- TO DO -
Can you edit the passage of the wedding-cost article that starts with "I did some quick" and ends with "got me thinking." so that every "quick calculations" becomes "rough estimates", and then write out the revised passage?
# SELECTED EXCERPT start
It seems like it’s a big secret. A faux paus. A bad word even. What exactly am I referring to?
The thing is, what weddings really cost shouldn’t be a secret or seen as a bad word. It would be in everyone’s best interest if everyone just knew the truth, don’t you think? Well, since I’m all about being honest and telling the truth about weddings, it’s time to talk about this little secret that everyone seems so afraid of: weddings cost money!
So let’s start with the basics. A wedding is a celebration of marriage between two people in love. In most cases, a wedding usually consists of a ceremony and a reception. A ceremony requires an officiant and a marriage license. A reception usually has food and alcohol, cake, music, and decorations. And then there are people who are providing various services- a planner, a photographer, a DJ or a band, bartenders, etc. In the most general terms, a typical wedding is composed of products, and services… all of which are meant to be enjoyed, used, and consumed.
[Tweet “There are certain elements that differentiate a wedding from any other “party” that you throw.”]
Because let’s face it- you have a different set of expectations for your wedding than you would have for a backyard barbecue. You wouldn’t normally have 100+ people over for a party where you supply all the food and drinks and entertainment, right? You don’t normally get all dolled up and put on a long fancy dress for a backyard barbecue, right? A wedding is different from other events, and it really can’t be compared to “just a party” because it’s not the same thing.
Image by Reign 7 Photography
So now that the stage has been set for what makes a “wedding”, let’s get to the money part. All of this started when I was chatting with some single friends about weddings, and why they cost so much. One of them told me that she wanted a simple wedding, just around 80-100 people, and that her boyfriend had already stated he didn’t want to spend more than $10,000. She also mentioned that she understood the need to use professionals and didn’t want to sacrifice that. And she proceeded to ask me, “So what would a wedding like this cost?”
I did some quick calculations, got as far as calculating venue, food, and beverage, and I was at the $10K mark already! Forget about a photographer, a coordinator, flowers, and rentals- there certainly wasn’t room for that in this $10,000 limit!
This 10 minute conversation and quick calculations got me thinking.
We all know that the fewer guests you have, the less you end up spending. But as easy as it sounds, it’s actually *really* hard to have a small number of guests. Case in point: When I was planning my wedding, I got to 100 guests just with family and close friends- and I know many of you are in that same boat. But even when doing calculations for less than 100 guests, I still couldn’t stay within that $10,000 limit. The utter and complete truth is that I can’t figure out how you can have a wedding for this amount without making some extreme sacrifices.
[Full Disclosure: When I was a wedding planner, I never planned a wedding that was under $30,000. This is why you will rarely see me talking about a budget wedding, how to cut corners, how to do things yourself, etc. My expertise is in weddings that use professionals to make them happen. I will be the first to tell you that I don’t know budget weddings, and I know it can be done, but I myself would not be able to do a wedding for under $15,000. This is likely because I believe in hiring professionals and I know what things actually cost for a wedding.]
But this isn’t about having a wedding for $10,000- it’s about what weddings really cost, and why they cost what they do!
# SELECTED EXCERPT end
# ENTRIES PROVIDED start
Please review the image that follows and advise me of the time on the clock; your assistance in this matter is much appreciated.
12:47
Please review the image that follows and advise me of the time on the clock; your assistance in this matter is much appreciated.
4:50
# ENTRIES PROVIDED end
# ENTRIES PROVIDED start
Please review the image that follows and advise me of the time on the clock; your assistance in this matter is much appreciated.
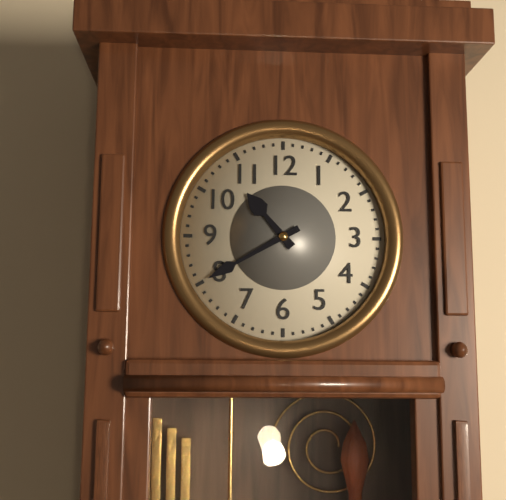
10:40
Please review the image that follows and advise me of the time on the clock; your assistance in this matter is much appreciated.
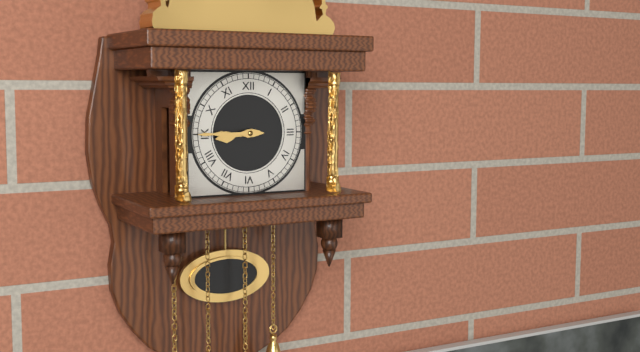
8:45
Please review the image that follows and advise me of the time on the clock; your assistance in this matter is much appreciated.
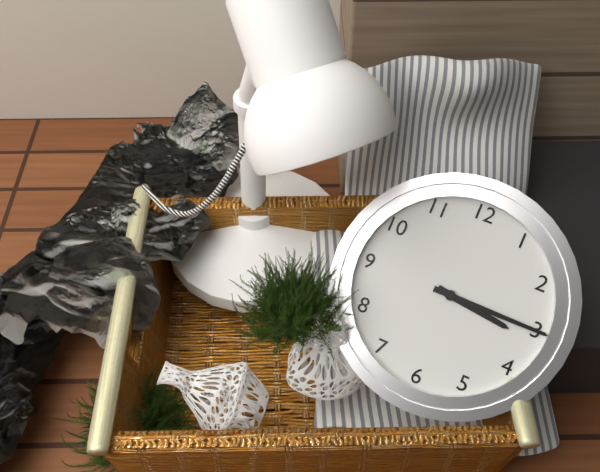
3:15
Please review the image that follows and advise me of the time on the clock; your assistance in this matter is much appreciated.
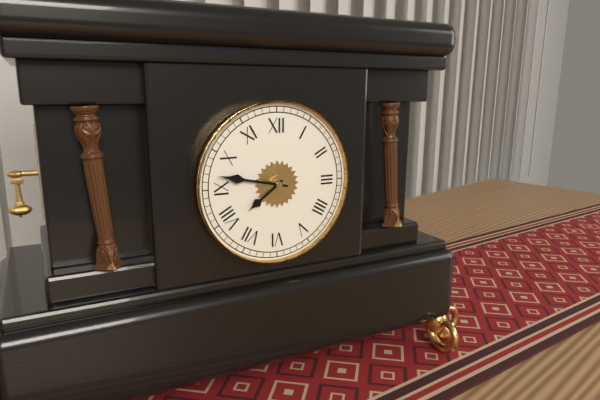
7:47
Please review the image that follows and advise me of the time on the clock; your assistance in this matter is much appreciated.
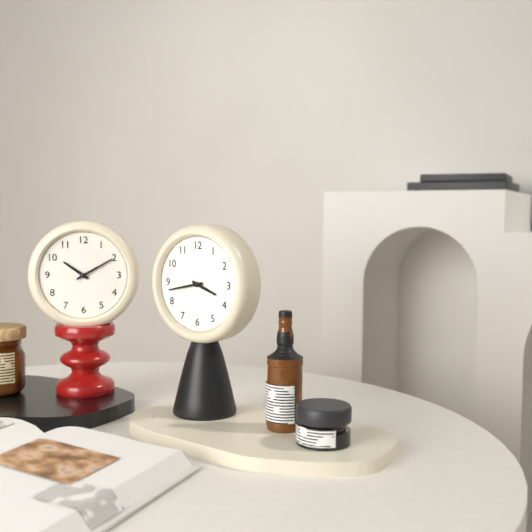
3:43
# ENTRIES PROVIDED end
# ENTRIES PROVIDED start
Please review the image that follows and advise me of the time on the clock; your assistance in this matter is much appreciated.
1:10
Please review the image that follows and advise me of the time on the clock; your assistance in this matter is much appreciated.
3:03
# ENTRIES PROVIDED end
- REPLY TO THE EXERCISE -
I did some rough estimates, got as far as calculating venue, food, and beverage, and I was at the $10K mark already! Forget about a photographer, a coordinator, flowers, and rentals- there certainly wasn’t room for that in this $10,000 limit!
This 10 minute conversation and rough estimates got me thinking.